Intime – Anggota Dewan Ekonomi Nasional (DEN), Chatib Basri, menilai terdapat kesamaan penyebab di balik demonstrasi berdarah yang terjadi di Indonesia dan Nepal pada Agustus–September 2025. Menurutnya, akar masalah dari dua peristiwa tersebut adalah kegagalan negara dalam menyediakan pekerjaan yang layak bagi masyarakatnya.
Chatib menjelaskan, kegagalan itu terlihat dari tingginya proporsi tenaga kerja informal di kedua negara. Di Nepal, angka pekerja informal mencapai sekitar 80 persen, sementara di Indonesia mendekati 60 persen.

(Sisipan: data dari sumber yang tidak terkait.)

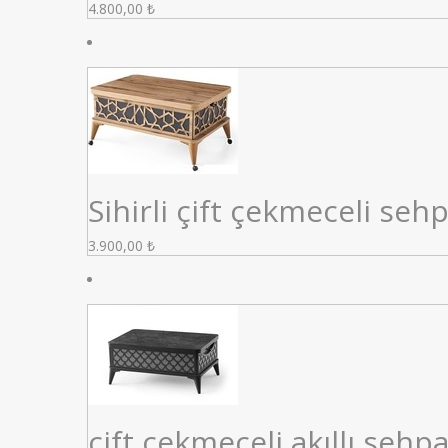
4.800,00
₺
Sihirli çift çekmeceli seh
3.900,00
₺
çift çekmeceli akıllı sehp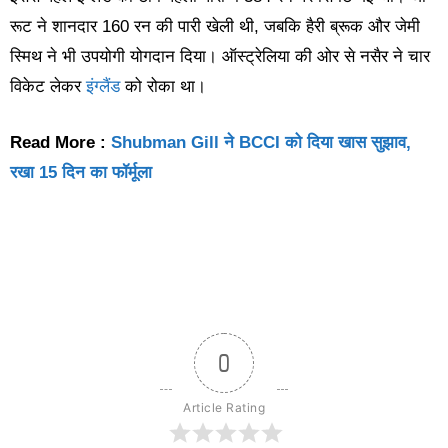
रूट ने शानदार 160 रन की पारी खेली थी, जबकि हैरी ब्रूक और जेमी
स्मिथ ने भी उपयोगी योगदान दिया। ऑस्ट्रेलिया की ओर से नसैर ने चार
विकेट लेकर
इंग्लैंड
को रोका था।
Read More :
Shubman Gill ने BCCI को दिया खास सुझाव,
रखा 15 दिन का फॉर्मूला
0
Article Rating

“Pekerjaan informal ini merupakan profesi yang tak memiliki jaminan sosial hingga kesehatan lengkap, serta pendapatan bulanan yang rata-rata belum mampu memenuhi daya beli secara kuat,” kata Chatib dalam keterangannya, Senin (3/11).
“Mereka tidak memenuhi syarat untuk perlindungan sosial, tetapi harus membayar pajak. Dan isu ini sangat penting karena mereka merasa tidak menikmati pembangunan,” lanjutnya.
Menurut mantan Menteri Keuangan itu, isu ketimpangan ekonomi kini semakin terasa di tengah perkembangan media sosial. Masyarakat dapat dengan mudah melihat kesenjangan gaya hidup antara pejabat dan rakyat biasa, yang pada akhirnya memperbesar rasa ketidakadilan sosial.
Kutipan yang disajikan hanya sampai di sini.